Good evening, sir. I'm also a shareholder of the company and a long time listener and a first time speaker here. Please pardon my nervousness. Sir, I just wanted to ask you a question which I've been wanting to ask for last few years maybe. One is about this, you know, financialization of savings because of which a lot of money is going towards, let's say, mutual funds. In such a scenario, how does the bank plan to continue raising CASA? This is my only question, sir.

V. Vaidyanathan
Managing Director and CEO, IDFC First Bank

Thanks. I'll keep it. First of all, Vikas, feel welcome to talk to any of us in the bank, so feel comfortable. Now we understand the financial savings and people are moving to investments. You know, that's a well-known theme. We think that, you know, this is a very large market. We are relatively a younger bank, and our book is relatively small and, as I said to one of the earlier questions, we built good capabilities, good digital capabilities, good brand, good culture. Employees are very motivated. You can go to any branch and talk to a staff, you'll get a sense. There are many things in our favor. Well, no doubt the markets are tight. You know, end of the day, we are part of the system.

We are not outside the system. Anything, any broad tightness of industry affects everybody, affects us also. Overall, we are confident, Vikas, things will be fine. I mean, we do strong in this front. We have no doubt on that front. If you're an individual shareholder, let me tell you that, you should assume the bank will grow well on deposits YOY, bank will grow loans YOY, bank has good margin on an incremental basis. You have to only count on one thing. You have to only look out for one thing, that our cost income ratio should come down because our liability side cost income should come down. Our liability side cost income ratio is 145%. It should, that is what is bringing up overall to 73-74-ish types.

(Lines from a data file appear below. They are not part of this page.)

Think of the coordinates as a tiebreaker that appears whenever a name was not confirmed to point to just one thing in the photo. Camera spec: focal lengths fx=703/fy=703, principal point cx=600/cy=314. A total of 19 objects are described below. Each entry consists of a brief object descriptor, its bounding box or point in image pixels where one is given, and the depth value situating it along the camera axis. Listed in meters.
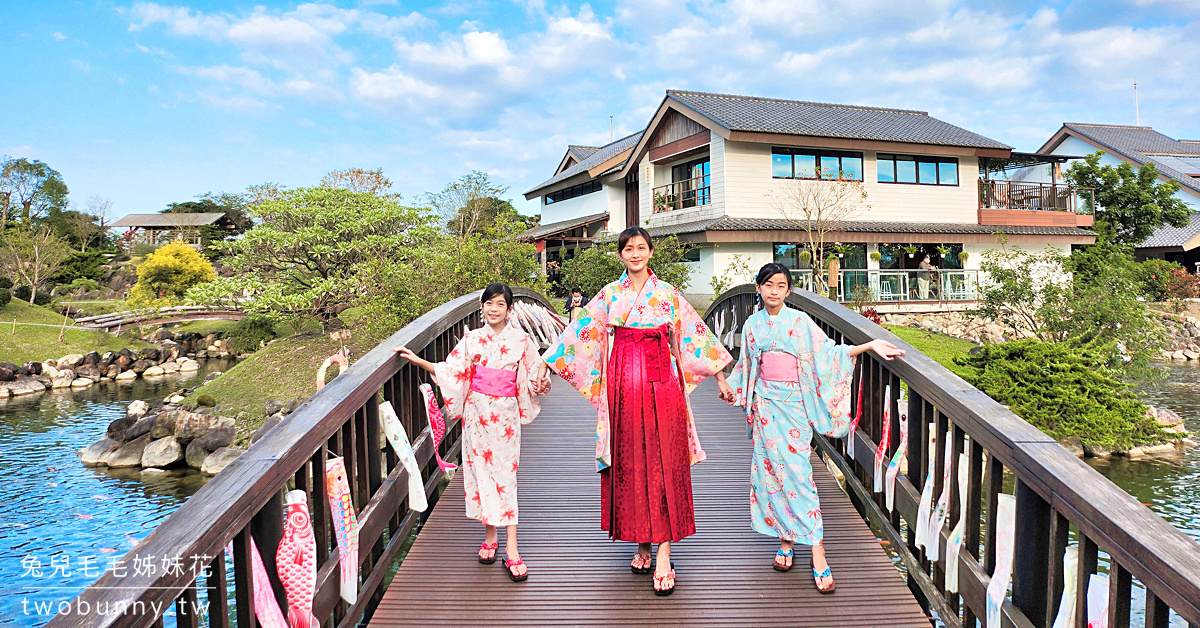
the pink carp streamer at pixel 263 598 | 2.11
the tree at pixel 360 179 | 32.31
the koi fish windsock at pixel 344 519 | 2.62
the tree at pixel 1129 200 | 23.75
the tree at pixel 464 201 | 26.67
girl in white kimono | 3.27
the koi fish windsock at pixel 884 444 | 3.55
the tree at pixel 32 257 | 26.92
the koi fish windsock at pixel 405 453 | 3.21
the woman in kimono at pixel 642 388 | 3.04
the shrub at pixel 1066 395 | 9.70
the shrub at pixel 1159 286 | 16.94
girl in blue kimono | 3.13
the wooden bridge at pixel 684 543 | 1.79
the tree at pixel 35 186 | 38.72
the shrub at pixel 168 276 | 26.19
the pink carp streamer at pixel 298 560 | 2.22
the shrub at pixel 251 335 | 23.88
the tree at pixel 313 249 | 16.77
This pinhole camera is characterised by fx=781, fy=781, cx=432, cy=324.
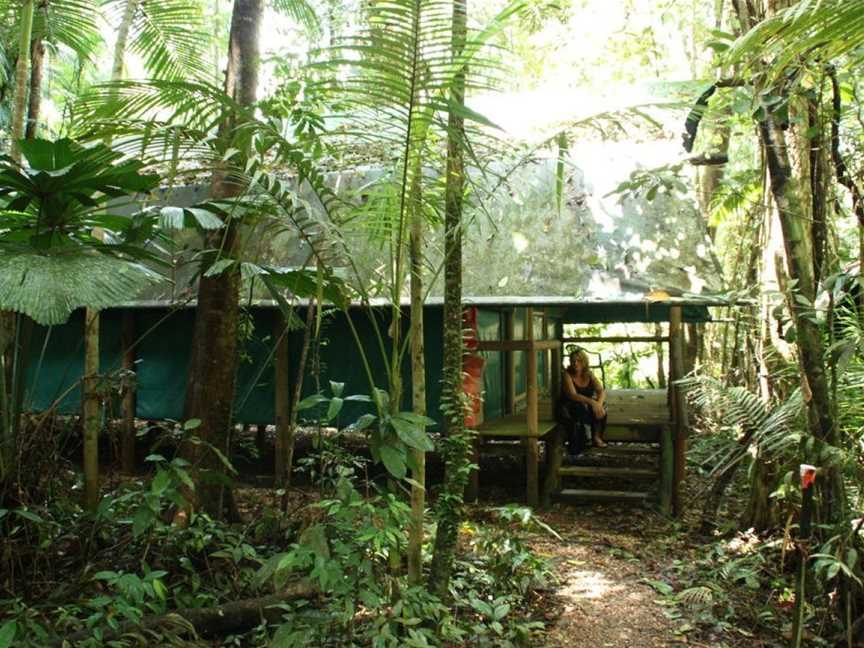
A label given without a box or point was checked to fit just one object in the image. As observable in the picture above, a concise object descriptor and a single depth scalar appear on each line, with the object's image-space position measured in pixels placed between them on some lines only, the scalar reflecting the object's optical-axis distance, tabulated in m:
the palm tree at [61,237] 2.72
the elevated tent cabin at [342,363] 8.24
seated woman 9.09
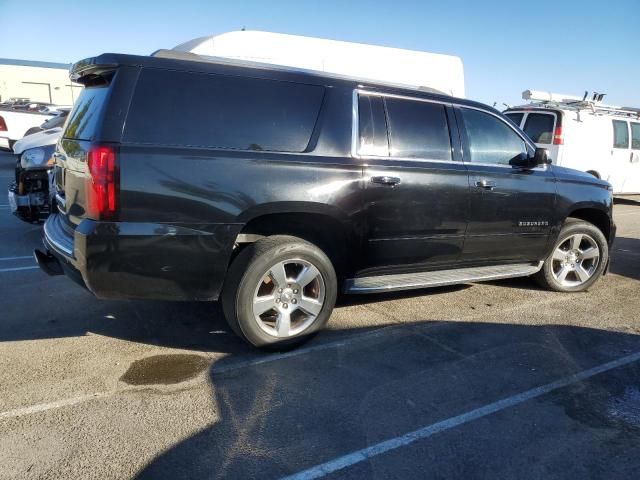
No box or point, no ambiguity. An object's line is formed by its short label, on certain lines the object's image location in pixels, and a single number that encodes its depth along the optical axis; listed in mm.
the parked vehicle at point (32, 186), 5827
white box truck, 7684
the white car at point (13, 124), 14539
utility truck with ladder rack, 10344
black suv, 3229
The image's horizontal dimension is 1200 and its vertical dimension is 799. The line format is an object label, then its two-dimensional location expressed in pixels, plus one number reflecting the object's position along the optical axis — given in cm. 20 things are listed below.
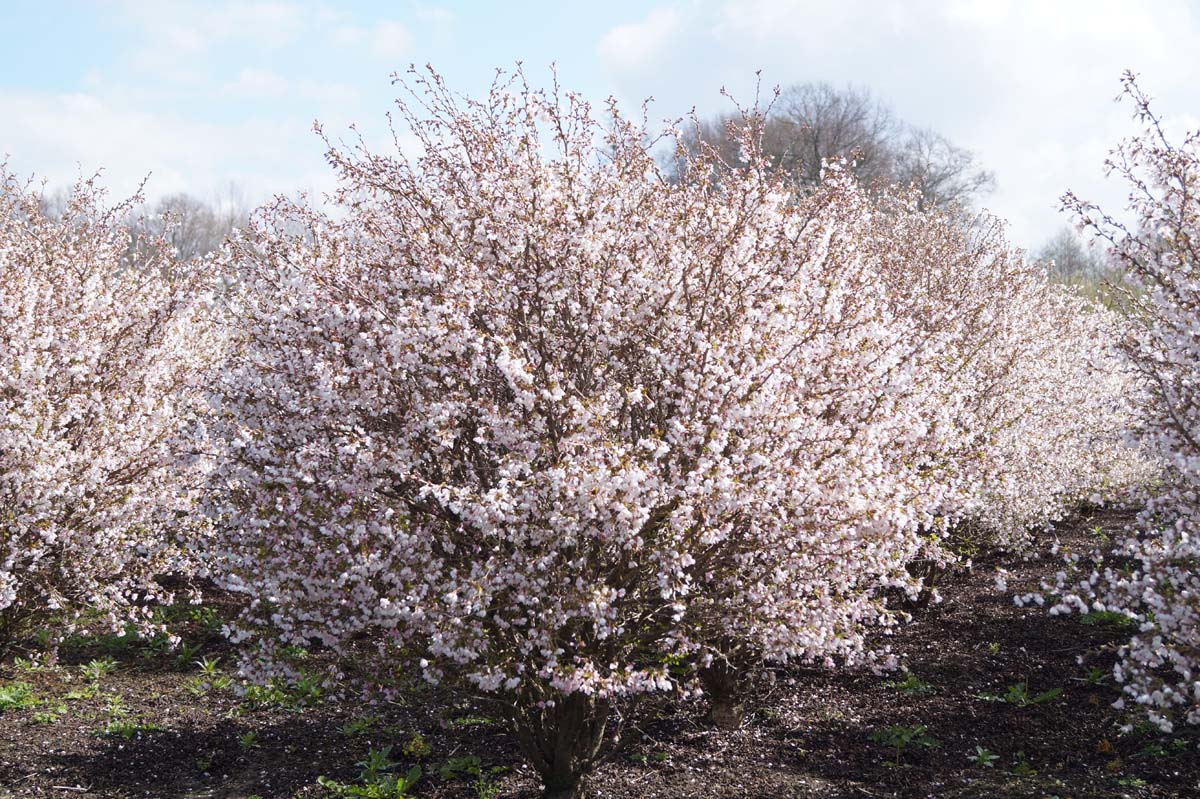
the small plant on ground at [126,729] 740
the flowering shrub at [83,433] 705
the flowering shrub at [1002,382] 940
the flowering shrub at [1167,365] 456
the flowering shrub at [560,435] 482
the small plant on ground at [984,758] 627
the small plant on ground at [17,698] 771
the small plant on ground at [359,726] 745
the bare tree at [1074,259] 3906
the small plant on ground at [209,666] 888
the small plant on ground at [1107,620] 841
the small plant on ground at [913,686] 775
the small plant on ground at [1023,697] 725
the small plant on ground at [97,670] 870
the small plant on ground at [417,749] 681
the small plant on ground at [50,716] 750
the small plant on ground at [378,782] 609
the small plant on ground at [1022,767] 605
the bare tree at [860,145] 3234
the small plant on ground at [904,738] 667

That will come down. You take it from me, it will come down 145-100 over the next few years. When that comes down, bank cost income will come down. Bank cost income down, PAT will go up. Things will all play out to plan. It's playing out to plan even now. That's the thing to watch out for. Don't worry too much about liabilities. It's coming well.

Vikas Kasturi
Shareholder, Focus Capital

Sure, sir. I've been an investor since 2019. Nothing can scare me.

V. Vaidyanathan
Managing Director and CEO, IDFC First Bank

Thank you, Vikas. Really grateful to you for that kind of confidence in us. We won't let you down.

Vikas Kasturi
Shareholder, Focus Capital

Yes, sir. Thank you, sir.

V. Vaidyanathan
Managing Director and CEO, IDFC First Bank

Okay.

Vikas Kasturi
Shareholder, Focus Capital

Wish you all the best.

V. Vaidyanathan
Managing Director and CEO, IDFC First Bank

Thank you and everybody, thanks all the investors for participating within this call today. From Sudhanshu, Saptarshi, myself and everybody in the bank, thanks a lot for your help and support. Thank you.

Sudhanshu Jain
CFO, IDFC First Bank

Yes. Thank you everyone.

Saptarshi Bapari
Head of Investor Relations and ESG, IDFC First Bank

Thanks everyone for joining the call. Thanks.

Operator

Thank you so much, sir. Ladies and gentlemen, on behalf of IDFC First Bank Limited, that concludes this conference. Thank you for joining us and you may now disconnect your lines. Thank you.